- [What is required]:
Return every line of the data below without any change, keeping the original order.

- [Record extracts]:
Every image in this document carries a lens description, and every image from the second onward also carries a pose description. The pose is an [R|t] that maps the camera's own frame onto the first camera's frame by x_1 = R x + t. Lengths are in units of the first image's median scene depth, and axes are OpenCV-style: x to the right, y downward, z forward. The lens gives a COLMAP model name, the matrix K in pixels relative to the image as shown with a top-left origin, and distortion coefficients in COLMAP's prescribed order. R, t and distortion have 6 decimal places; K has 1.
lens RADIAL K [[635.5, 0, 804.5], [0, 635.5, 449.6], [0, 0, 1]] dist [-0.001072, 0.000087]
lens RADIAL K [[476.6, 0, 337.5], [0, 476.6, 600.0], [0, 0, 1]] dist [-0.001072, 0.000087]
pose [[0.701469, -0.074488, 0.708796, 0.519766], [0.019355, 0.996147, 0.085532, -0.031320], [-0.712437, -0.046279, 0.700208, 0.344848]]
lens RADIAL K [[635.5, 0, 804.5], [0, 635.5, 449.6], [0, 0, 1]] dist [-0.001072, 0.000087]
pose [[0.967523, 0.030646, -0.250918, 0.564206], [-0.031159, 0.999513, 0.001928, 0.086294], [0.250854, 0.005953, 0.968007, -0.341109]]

- [Final answer]:
Every image in this document carries a lens description, and every image from the second onward also carries a pose description. The pose is an [R|t] that maps the camera's own frame onto the first camera's frame by x_1 = R x + t. Lengths are in units of the first image's median scene depth, and axes are OpenCV-style: x to the right, y downward, z forward. The lens gives a COLMAP model name, the matrix K in pixels relative to the image as shown with a top-left origin, and distortion coefficients in COLMAP's prescribed order. R, t and distortion have 6 decimal places; K has 1.
lens RADIAL K [[635.5, 0, 804.5], [0, 635.5, 449.6], [0, 0, 1]] dist [-0.001072, 0.000087]
lens RADIAL K [[476.6, 0, 337.5], [0, 476.6, 600.0], [0, 0, 1]] dist [-0.001072, 0.000087]
pose [[0.701469, -0.074488, 0.708796, 0.519766], [0.019355, 0.996147, 0.085532, -0.031320], [-0.712437, -0.046279, 0.700208, 0.344848]]
lens RADIAL K [[635.5, 0, 804.5], [0, 635.5, 449.6], [0, 0, 1]] dist [-0.001072, 0.000087]
pose [[0.967523, 0.030646, -0.250918, 0.564206], [-0.031159, 0.999513, 0.001928, 0.086294], [0.250854, 0.005953, 0.968007, -0.341109]]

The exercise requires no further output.